Marriage

For various reasons we had the opportunity to explain to our J why our marriage works. I can not speak for all marriages out there, but this is why ours does.

We are Best Friends First

We don’t go to Disney together or the beach or travel because we are married. We did that before we were married. We do fun things together because we are besties. We love going places and spending time together because we are best friends. If something bad happens he is my go to, and marriage didn’t change that. We were friends LONG before we were married, and that has totally shaped the way we respond to each other.

We Do Not Go To Bed Angry

I hear this from a lot of couples, but it is so very true. Going to bed angry allows you to stew and it can breed resentment and a cycle of anger. We put our issues to rest before we put ourselves to rest and it is amazing how this allows me to sleep well.

Our Love Was Born From Years not Days

We have spent years together… I have known my husband since I was 12. I was the annoying girl down the street. I was NOT the love interest until much later. We dated off and on through high school. After college having still been friends and other life turns happening we gave it one more go. It stuck. As mature adults, we found being partnered with the person you go to for all the good and bad in your life is the person to be partnered with.

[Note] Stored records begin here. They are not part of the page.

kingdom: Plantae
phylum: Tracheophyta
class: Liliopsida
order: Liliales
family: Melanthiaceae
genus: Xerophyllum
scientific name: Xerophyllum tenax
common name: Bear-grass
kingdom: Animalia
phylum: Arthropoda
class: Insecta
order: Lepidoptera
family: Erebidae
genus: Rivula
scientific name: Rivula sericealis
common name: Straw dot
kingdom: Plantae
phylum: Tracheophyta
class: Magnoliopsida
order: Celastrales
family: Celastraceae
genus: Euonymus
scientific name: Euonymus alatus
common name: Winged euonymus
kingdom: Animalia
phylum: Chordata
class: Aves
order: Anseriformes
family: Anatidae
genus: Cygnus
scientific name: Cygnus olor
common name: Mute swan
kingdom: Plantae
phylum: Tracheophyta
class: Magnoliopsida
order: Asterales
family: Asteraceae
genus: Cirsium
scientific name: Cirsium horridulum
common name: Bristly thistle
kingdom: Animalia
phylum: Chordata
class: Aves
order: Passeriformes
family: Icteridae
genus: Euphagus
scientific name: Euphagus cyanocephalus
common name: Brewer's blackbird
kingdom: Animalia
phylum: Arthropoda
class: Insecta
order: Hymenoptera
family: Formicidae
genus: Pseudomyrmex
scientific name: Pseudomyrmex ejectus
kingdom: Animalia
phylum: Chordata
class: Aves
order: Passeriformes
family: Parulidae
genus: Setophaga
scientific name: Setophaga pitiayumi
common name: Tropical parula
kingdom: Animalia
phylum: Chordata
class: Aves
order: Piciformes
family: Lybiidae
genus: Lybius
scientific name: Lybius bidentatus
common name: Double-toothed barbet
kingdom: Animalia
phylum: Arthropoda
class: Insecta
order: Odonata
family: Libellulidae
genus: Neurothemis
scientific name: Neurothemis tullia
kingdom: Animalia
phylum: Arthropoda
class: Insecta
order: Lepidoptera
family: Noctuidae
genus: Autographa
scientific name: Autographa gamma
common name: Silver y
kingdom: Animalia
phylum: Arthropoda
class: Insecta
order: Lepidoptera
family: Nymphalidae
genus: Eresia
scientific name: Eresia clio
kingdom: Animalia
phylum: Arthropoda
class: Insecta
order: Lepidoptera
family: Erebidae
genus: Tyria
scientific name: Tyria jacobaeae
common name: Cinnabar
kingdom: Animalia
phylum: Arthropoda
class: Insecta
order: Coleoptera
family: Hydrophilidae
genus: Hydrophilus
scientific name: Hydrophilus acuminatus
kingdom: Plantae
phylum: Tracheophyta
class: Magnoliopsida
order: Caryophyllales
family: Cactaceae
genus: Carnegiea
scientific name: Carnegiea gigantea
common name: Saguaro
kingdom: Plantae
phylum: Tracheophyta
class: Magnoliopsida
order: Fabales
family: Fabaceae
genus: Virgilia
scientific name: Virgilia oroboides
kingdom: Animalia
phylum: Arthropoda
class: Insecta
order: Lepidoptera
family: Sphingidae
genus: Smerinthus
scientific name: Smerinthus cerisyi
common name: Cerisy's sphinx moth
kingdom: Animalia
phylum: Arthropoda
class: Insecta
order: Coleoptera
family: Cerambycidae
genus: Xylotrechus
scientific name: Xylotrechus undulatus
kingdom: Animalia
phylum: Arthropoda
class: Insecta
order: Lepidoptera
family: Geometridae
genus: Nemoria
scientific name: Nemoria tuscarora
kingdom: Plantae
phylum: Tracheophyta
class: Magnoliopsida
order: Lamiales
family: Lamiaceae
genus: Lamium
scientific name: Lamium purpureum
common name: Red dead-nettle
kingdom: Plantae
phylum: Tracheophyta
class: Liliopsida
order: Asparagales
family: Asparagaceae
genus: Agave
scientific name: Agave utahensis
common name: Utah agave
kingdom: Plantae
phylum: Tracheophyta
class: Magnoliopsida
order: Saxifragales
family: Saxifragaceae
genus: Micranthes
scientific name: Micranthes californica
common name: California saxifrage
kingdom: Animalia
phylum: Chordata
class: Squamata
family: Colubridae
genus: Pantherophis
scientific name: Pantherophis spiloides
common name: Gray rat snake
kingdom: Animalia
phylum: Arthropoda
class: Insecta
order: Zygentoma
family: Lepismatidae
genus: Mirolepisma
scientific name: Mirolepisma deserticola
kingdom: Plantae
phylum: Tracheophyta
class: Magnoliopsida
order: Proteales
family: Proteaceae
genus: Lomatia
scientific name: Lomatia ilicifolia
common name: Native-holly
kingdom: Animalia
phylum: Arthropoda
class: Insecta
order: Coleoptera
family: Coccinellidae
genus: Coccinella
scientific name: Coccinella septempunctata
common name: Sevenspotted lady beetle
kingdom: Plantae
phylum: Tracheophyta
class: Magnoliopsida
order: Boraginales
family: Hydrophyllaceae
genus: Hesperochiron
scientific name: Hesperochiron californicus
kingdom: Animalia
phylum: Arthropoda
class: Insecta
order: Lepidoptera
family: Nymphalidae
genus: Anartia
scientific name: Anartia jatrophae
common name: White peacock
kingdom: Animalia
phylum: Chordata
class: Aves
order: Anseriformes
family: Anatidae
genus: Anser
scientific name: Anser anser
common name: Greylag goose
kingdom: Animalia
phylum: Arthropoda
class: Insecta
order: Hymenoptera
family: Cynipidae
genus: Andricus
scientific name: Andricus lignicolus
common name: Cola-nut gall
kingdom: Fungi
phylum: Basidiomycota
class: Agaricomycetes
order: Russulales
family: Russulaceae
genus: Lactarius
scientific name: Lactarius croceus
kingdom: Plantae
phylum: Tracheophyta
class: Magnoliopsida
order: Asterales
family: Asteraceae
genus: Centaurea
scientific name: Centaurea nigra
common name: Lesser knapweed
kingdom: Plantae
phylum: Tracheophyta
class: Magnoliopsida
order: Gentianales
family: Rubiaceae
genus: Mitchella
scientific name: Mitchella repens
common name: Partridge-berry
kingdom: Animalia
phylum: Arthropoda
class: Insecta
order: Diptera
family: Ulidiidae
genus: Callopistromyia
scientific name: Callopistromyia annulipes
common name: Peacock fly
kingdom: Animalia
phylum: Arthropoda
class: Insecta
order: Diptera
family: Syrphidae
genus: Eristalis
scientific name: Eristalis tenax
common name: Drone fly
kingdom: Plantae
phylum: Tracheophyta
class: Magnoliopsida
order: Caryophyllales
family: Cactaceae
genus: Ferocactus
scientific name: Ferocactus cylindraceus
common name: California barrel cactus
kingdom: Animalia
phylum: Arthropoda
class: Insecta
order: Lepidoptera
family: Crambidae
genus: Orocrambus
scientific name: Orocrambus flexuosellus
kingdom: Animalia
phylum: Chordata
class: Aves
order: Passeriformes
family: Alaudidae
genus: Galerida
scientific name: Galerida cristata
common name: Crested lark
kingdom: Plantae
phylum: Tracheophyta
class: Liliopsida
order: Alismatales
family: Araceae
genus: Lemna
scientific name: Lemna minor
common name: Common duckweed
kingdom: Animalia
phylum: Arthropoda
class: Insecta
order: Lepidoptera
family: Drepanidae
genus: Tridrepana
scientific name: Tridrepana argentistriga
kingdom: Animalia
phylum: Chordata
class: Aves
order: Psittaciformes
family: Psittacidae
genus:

We are NOT perfect and we do make mistakes, but the mistakes are easier to navigate with your best friend by your side. Marriage is not easy, but it is easier when you are with the one who supports everything you do and have done for years. He is my shoulder to cry on, my strength in the storm, and my cheerleader through all things.

What kinds of things make your marriage successful?

1 Comment

  1. Jeff Matson on March 25, 2019 at 16:27

    This is exactly how my wife and I work as well. It’s amazing how simple it really is. ?

    Being best friends is critical and is well worth it as the years go on.

    To add, here’s a few things I’ve noticed about my marriage that seem to be key:

    1. We can hang out and chat for hours without anything else other than each other.
    2. We don’t sweat about small things. One of us forgot to do something that the other asked for? Mention it and just keep rolling.
    3. Open communication is critical. If one of us sees an issue coming up, we address it immediately and with an open mind so that it doesn’t ever become anything more than a single minor detail.
    4. Shared hobbies/interests are big for us. We’re big into retro gaming (specifically our home arcade), and have a ton of fun together with it.
    5. Realizing that we’re the coolest people we know. I’m absolutely fascinated by her, and she is of me. It’s weird when I think about it, but we almost treat each other like celebrities in our own ways. It’s hard to explain, but it’s like a constant urge to impress each other.
    6. We separate our concerns and take responsibility for our half. For us, it’s me paying the bills/doing paperwork/the boring stuff and she does things like cleaning, cooking, shopping, etc. We both enjoy our responsibilities and take pride in them.

    You two are awesome and I wish you so many more fantastic years together!